Haji Yang Wajib Ditunda, Pilkada Dipaksakan 2020
by M. Rizal Fadillah
Jakarta FNN – Ahad (07/06). Memaksakan pelaksanaan Pilkada serentak 9 Desember 2020 sangat tidak bijak rasional. Apalagi Pilkada yang tanpa peduli, apakah pandemi covid 19 telah selesai atau belum? Tentu saja dapat menimbulkan masalah baru.
Masalah utama adalah anggaran yang besar untuk Pilkada, yang harus disiapkan di tengah prioritas penanganan covid 19. Apalagi baru saja Ketua KPU tanpa malu-malu telah meminta anggaran tambahan sebesar Rp. 535 miliar untuk membeli Alat Pelindung Diri (APD).
Belum lagi dampak kesehatan yang bakal timbul kelak. Akan terjadi pengumpulan massa sebagaimana biasanya musim kampanye. Pertemuan-pertemuan dilakukan dengan intensif. Memakai media zoom dinilai tidak lagi efektif untuk berkempanye Pilkada.
Pemilu di TPS tidak mungkin menggunakan "zooming". Kalau dengan e-voting dijamin pasati curang. Pada pencoblosan manual saja perhitungan elektronik begitu leluasa dimainkan. Apalagi ditambah dengan kemungkinan adanya "hacker". Kecurangan diprediksi semakin besar. Peran Lembaga Pengawas Pemilu akan terbatas perannya jika covid 19 masih mengintai.
Juli 2020 harus sudah mulai pentahapan Pilkada. Artinya, data pemilih dan verifikasi juga telah mulai. Sementara "physical distancing" dipastikan masih berlaku sampai Juli 2020 nanti. Tidak cukup hanya dengan bermodal masker dan sanitizer untuk melakukan tahap-tahapan Pilkada.
Bila tidak ingin berjatuhan korban, khususnya para Petugas Pengumutan Suara (PPS), maka sebaiknya Pilkada ditunda saja dulu. Lain halnya kalau kita memang sudah terbiasa untuk "menumbalkan" petugas penyelenggara dengan kematian yang tidak terverifikasi ?
Jangan lagi berulang kebiasaan untuk mengentengkan urusan kesehatan dan nyawa para petugas penyelenggara pemilu. Cukup pemilu 2019 lalu yang mengorbankan nyawa 894 petugas PPS, cukup menjadi pelajaran paling pahit catatan demokrasi Indonesia (FNN.co.id 04/06/2020).

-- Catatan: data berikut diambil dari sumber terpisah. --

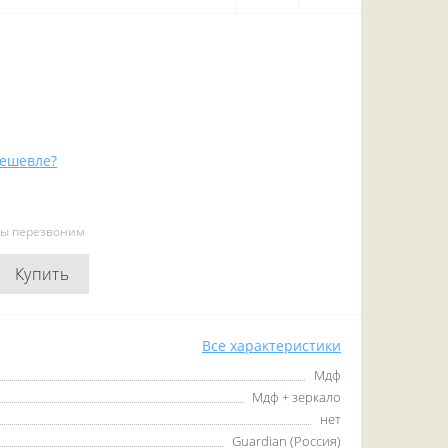
ешевле?
мы перезвоним
Купить
Все характеристики
Мдф
Мдф + зеркало
нет
Guardian (Россия)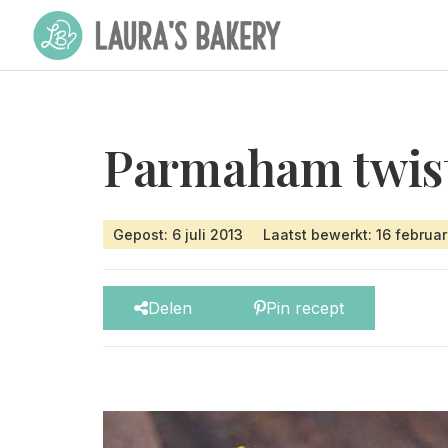
Parmaham twis
Gepost: 6 juli 2013
Laatst bewerkt: 16 februa
Delen
Pin recept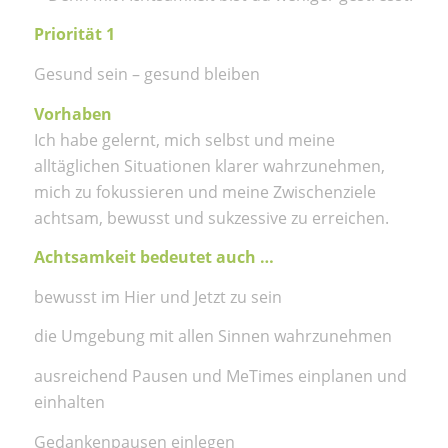
Priorität 1
Gesund sein – gesund bleiben
Vorhaben
Ich habe gelernt, mich selbst und meine
alltäglichen Situationen klarer wahrzunehmen,
mich zu fokussieren und meine Zwischenziele
achtsam, bewusst und sukzessive zu erreichen.
Achtsamkeit bedeutet auch …
bewusst im Hier und Jetzt zu sein
die Umgebung mit allen Sinnen wahrzunehmen
ausreichend Pausen und MeTimes einplanen und
einhalten
Gedankenpausen einlegen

Ketika Perppu dan Undang-Undang dibuat untuk penggunaan dana corona, yang katanya "darurat" sehingga tak bisa diawasi. Ketika ibadah haji harus ditunda. Karena dana dari APBN digunakan dulu untuk penanggulangan pandemi covid 19. Eh, soal Pilkada yang semestinya bisa diundur atau ditunda, malah dipaksakan waktu pelaksanaannya. Rakyat dipaksa digiring fikiran dan orientasinya kepada Pilkada. Sungguh kebijakan sangat tidak bijak.
Presiden juga masih "tidak jelas" sikap antara kampanye "new normal" dengan kekhawatiran akan belum stabilnya angka ODP dan PDP. Masyarakat masih "stay at home" dan "work from home". Begitu juga PSBB di beberapa daerah dilakukan perpanjangan waktu. Kini aneh, jika rakyat atau masyarakat sudah harus berkonsentrasi pada kegiatan politik di daerah.

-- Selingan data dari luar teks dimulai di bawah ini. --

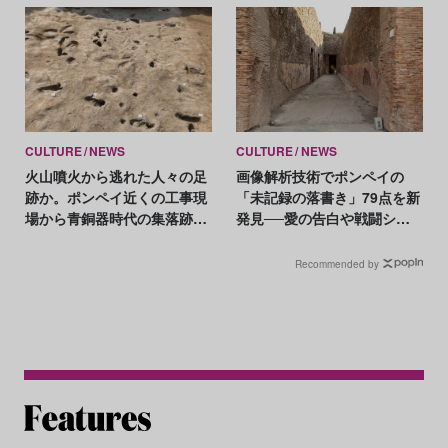
CULTURE
NEWS
CULTURE
NEWS
火山噴火から逃れた人々の足
画像解析技術でポンペイの
跡か。ポンペイ近くの工事現
「未記録の落書き」79点を新
場から青銅器時代の集落跡や
発見──愛の告白や戦闘シー
神殿が出土
ンも
Recommended by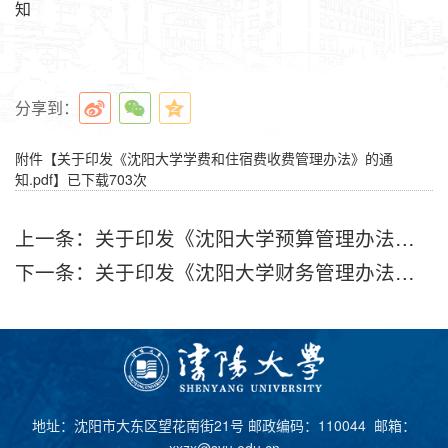
知
分享到：
附件【
关于印发《沈阳大学学费和住宿费收费管理办法》的通
知.pdf
】已下载
703
次
上一条：
关于印发《沈阳大学预算管理办法（修订）》的通知
下一条：
关于印发《沈阳大学财务管理办法（修订）》的通知
地址：沈阳市大东区望花南街21号 邮政编码：110044 邮箱：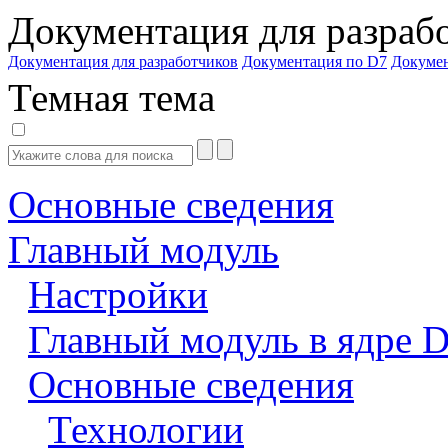
Документация для разраб
Документация для разработчиков
Документация по D7
Докуме
Темная тема
Основные сведения
Главный модуль
Настройки
Главный модуль в ядре 
Основные сведения
Технологии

Menunda Pilkada adalah pilihan bijaksana. Sense of crisis harus tetap dibangun dan ditanamkan. Jangan berdemokrasi setengah hati. Pilkada dengan banyak pembatasan dipastikan akan melanggar hak-hak politik warga. Tunggu dulu waktu yang tepat. Orang beribadah haji saja sampai ditunda. Tempat umum dibuka juga baru coba coba. Pilkada mau dipaksakan. Tundalah Pilkada.

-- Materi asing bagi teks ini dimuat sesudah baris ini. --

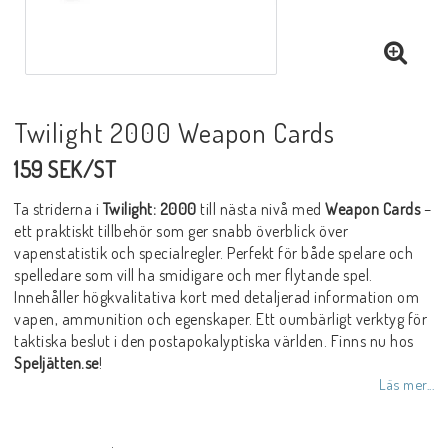
Twilight 2000 Weapon Cards
159 SEK/ST
Ta striderna i
Twilight: 2000
till nästa nivå med
Weapon Cards
–
ett praktiskt tillbehör som ger snabb överblick över
vapenstatistik och specialregler. Perfekt för både spelare och
spelledare som vill ha smidigare och mer flytande spel.
Innehåller högkvalitativa kort med detaljerad information om
vapen, ammunition och egenskaper. Ett oumbärligt verktyg för
taktiska beslut i den postapokalyptiska världen. Finns nu hos
Speljätten.se
!
Läs mer...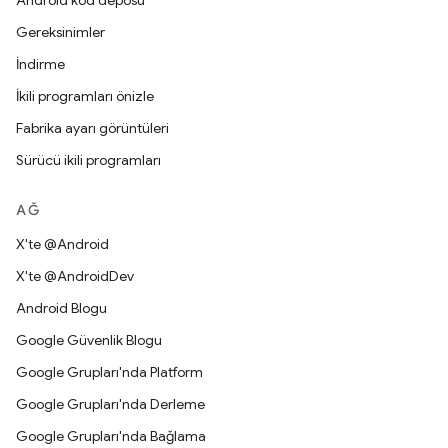
Android kod deposu
Gereksinimler
İndirme
İkili programları önizle
Fabrika ayarı görüntüleri
Sürücü ikili programları
AĞ
X'te @Android
X'te @AndroidDev
Android Blogu
Google Güvenlik Blogu
Google Grupları'nda Platform
Google Grupları'nda Derleme
Google Grupları'nda Bağlama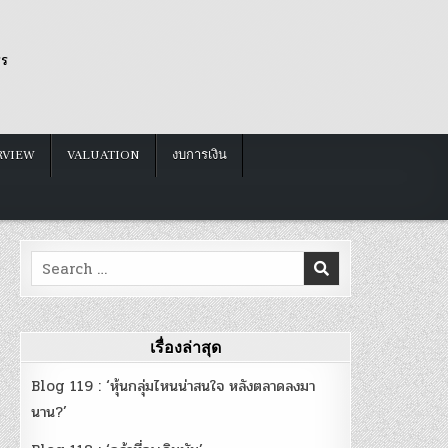
รร
RVIEW
VALUATION
งบการเงิน
Search
for:
เรื่องล่าสุด
Blog 119 : ‘หุ้นกลุ่มไหนน่าสนใจ หลังตลาดลงมา
นาน?’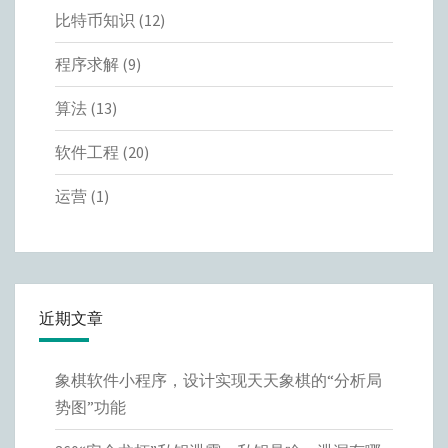
比特币知识
(12)
程序求解
(9)
算法
(13)
软件工程
(20)
运营
(1)
近期文章
象棋软件小程序，设计实现天天象棋的“分析局
势图”功能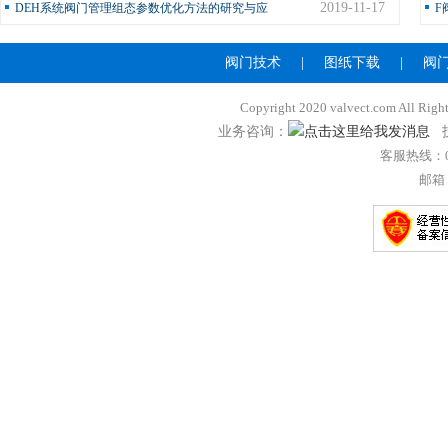
2019-11-17
DEH系统阀门管理组态参数优化方法的研究与应
F
阀门技术
|
图纸下载
|
阀
Copyright 2020 valvect.com A
业务咨询：
技
客服热线：057
邮箱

Tanggal 9 Desember 2020 terlalu dekat untuk tahapan Pilkada. Penuh dengan spekulasi tingkat tinggi bahwa pandemi covid 19 telah selesai ketika itu. Di tengah ketidak pastian dunia, baiknya pencanangan Pilkada minimal dilaksanakan pada tahun 2021.
Penundaan ke 2021, tampaknya itu lebih rasional. Ketua KPU juga tak perlu mengemis dari sekarang minta tambahan anggaran sebesar Rp. 535 miliar hanya untuk pengadaan APD. Sangat menggelikan, sekaligus menyedihkan.